Task objective: Go through the records and set each one down exactly, skipping any picture.

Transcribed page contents
-- Opening Marker --
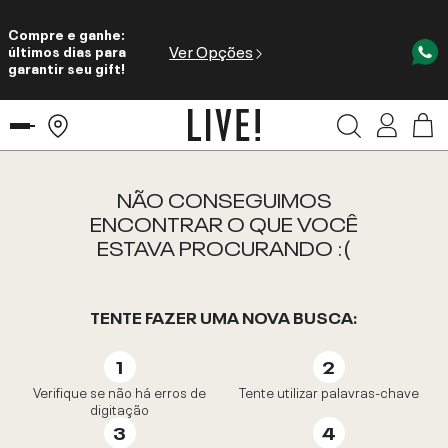
Compre e ganhe:
Ver Opções
últimos dias para
garantir seu gift!
NÃO CONSEGUIMOS
ENCONTRAR O QUE VOCÊ
ESTAVA PROCURANDO :(
TENTE FAZER UMA NOVA BUSCA:
Verifique se não há erros de
Tente utilizar palavras-chave
digitação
-- Closing Marker --
Answer area:
Compre e ganhe:
Ver Opções
últimos dias para
garantir seu gift!
NÃO CONSEGUIMOS
ENCONTRAR O QUE VOCÊ
ESTAVA PROCURANDO :(
TENTE FAZER UMA NOVA BUSCA:
Verifique se não há erros de
Tente utilizar palavras-chave
digitação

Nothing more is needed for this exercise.